**Work required:** Exactly the lines below from the one with "40: (612, 143, 0.54)" up to and including the one with "60: (685, 321, 0.70)" make up the answer, with nothing else added.

(Data provided Opens)

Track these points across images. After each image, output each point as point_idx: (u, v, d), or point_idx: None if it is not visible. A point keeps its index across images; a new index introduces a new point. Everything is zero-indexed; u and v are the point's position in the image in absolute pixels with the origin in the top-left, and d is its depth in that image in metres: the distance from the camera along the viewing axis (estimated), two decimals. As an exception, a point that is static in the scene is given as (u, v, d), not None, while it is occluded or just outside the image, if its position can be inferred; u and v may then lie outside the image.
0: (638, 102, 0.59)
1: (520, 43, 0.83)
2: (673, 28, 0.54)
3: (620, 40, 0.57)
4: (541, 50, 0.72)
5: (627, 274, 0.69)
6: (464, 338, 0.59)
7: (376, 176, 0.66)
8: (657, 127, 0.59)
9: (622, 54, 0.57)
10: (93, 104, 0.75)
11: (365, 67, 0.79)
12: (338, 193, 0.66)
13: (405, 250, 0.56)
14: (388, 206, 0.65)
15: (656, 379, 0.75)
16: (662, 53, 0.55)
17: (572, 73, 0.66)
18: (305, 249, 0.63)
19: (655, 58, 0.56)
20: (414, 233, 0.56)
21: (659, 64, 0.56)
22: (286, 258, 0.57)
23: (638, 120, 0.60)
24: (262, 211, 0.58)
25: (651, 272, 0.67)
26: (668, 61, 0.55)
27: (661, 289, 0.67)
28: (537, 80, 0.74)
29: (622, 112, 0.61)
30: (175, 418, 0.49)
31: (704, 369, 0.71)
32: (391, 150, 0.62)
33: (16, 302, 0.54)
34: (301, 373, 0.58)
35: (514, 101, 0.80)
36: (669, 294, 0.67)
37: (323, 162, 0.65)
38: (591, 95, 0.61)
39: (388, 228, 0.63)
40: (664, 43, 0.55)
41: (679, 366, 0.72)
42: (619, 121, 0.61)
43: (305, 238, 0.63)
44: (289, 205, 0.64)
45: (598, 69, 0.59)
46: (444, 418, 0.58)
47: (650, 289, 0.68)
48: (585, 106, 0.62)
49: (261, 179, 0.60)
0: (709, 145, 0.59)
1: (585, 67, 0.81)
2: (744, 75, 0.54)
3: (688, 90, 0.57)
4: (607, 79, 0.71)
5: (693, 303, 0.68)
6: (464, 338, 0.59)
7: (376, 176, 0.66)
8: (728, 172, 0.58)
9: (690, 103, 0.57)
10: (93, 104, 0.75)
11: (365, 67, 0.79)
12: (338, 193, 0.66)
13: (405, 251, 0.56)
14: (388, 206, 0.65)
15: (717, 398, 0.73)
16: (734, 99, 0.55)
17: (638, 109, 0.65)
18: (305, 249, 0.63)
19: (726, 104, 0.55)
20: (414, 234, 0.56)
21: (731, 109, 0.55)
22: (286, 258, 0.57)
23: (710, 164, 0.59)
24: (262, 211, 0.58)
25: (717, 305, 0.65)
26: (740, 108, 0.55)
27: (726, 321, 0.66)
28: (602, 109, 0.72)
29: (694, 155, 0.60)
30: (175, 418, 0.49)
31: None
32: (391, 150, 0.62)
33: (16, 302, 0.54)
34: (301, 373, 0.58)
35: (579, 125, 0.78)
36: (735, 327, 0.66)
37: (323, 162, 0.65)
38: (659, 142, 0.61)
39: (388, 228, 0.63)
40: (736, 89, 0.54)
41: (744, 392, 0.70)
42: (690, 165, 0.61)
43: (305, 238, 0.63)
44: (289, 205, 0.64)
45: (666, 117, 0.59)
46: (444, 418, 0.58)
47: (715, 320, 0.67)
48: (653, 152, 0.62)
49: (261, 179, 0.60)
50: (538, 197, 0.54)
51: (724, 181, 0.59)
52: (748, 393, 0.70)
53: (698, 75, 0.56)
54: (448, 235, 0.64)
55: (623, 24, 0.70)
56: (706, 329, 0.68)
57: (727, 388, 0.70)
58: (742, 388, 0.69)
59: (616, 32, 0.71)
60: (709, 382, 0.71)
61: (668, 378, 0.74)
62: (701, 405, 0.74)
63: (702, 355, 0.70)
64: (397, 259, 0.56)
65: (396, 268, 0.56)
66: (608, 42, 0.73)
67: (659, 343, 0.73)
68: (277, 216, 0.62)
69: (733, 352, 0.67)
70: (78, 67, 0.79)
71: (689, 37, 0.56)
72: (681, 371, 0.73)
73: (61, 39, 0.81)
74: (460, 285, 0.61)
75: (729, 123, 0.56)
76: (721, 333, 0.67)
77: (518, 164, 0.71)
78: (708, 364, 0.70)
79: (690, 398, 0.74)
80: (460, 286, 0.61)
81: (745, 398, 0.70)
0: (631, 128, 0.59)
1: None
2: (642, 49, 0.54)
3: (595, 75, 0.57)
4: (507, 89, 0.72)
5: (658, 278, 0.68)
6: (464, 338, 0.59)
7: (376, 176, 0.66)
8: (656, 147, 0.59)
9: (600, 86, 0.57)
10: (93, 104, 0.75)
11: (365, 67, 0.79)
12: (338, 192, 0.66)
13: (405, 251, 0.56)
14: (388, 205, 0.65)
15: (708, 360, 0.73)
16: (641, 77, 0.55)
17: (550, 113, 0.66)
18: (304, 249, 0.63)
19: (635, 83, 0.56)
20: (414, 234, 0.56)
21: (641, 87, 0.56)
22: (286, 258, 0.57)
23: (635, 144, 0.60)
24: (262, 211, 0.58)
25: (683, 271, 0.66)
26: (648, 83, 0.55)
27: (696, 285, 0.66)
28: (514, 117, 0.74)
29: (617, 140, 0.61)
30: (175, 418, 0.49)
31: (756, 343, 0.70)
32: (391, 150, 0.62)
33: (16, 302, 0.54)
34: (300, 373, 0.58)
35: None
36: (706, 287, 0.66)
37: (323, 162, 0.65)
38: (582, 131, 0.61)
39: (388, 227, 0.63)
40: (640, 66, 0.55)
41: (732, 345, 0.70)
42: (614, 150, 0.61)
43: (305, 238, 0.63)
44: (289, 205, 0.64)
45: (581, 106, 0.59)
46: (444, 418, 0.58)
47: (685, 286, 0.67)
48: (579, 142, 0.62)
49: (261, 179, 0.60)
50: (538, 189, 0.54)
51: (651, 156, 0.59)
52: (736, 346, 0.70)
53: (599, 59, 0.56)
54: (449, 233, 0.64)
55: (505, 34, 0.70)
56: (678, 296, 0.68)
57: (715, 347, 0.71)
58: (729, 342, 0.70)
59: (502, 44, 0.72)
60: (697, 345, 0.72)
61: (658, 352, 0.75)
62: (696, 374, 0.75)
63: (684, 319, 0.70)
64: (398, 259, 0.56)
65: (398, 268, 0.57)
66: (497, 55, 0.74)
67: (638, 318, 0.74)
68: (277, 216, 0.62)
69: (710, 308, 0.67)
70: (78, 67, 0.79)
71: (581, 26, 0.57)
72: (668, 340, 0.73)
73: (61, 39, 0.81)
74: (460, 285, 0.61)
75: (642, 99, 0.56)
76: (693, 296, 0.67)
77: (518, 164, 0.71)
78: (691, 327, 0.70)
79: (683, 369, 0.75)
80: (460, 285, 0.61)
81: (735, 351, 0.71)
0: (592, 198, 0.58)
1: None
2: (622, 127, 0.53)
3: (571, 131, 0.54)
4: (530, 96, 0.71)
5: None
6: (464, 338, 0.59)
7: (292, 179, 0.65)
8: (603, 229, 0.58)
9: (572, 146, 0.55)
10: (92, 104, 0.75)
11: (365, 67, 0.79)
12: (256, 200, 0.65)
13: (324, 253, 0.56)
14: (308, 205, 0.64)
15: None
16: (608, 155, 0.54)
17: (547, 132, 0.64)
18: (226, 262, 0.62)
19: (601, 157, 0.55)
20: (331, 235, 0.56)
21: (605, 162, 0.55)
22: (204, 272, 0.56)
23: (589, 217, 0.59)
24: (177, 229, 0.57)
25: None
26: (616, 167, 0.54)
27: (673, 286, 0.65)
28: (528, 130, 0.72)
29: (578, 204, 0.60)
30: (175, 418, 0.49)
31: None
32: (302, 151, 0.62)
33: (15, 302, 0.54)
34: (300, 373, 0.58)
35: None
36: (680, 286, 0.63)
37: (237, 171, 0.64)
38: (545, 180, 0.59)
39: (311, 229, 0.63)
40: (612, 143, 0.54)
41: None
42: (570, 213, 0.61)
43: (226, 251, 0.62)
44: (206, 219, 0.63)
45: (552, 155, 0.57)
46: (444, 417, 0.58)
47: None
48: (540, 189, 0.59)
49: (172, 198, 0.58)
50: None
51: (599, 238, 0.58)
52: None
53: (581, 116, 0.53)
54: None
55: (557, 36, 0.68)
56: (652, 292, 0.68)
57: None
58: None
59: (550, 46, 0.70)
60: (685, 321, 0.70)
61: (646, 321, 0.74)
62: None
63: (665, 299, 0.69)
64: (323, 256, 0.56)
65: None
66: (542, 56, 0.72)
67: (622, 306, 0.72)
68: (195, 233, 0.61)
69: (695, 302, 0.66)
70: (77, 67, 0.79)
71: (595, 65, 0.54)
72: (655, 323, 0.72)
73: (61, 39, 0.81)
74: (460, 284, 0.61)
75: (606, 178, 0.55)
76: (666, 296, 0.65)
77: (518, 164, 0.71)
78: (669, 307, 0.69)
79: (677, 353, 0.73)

(Data provided Closes)

**Answer section:**
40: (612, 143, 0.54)
41: None
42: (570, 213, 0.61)
43: (226, 251, 0.62)
44: (206, 219, 0.63)
45: (552, 155, 0.57)
46: (444, 417, 0.58)
47: None
48: (540, 189, 0.59)
49: (172, 198, 0.58)
50: None
51: (599, 238, 0.58)
52: None
53: (581, 116, 0.53)
54: None
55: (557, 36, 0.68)
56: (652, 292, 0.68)
57: None
58: None
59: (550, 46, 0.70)
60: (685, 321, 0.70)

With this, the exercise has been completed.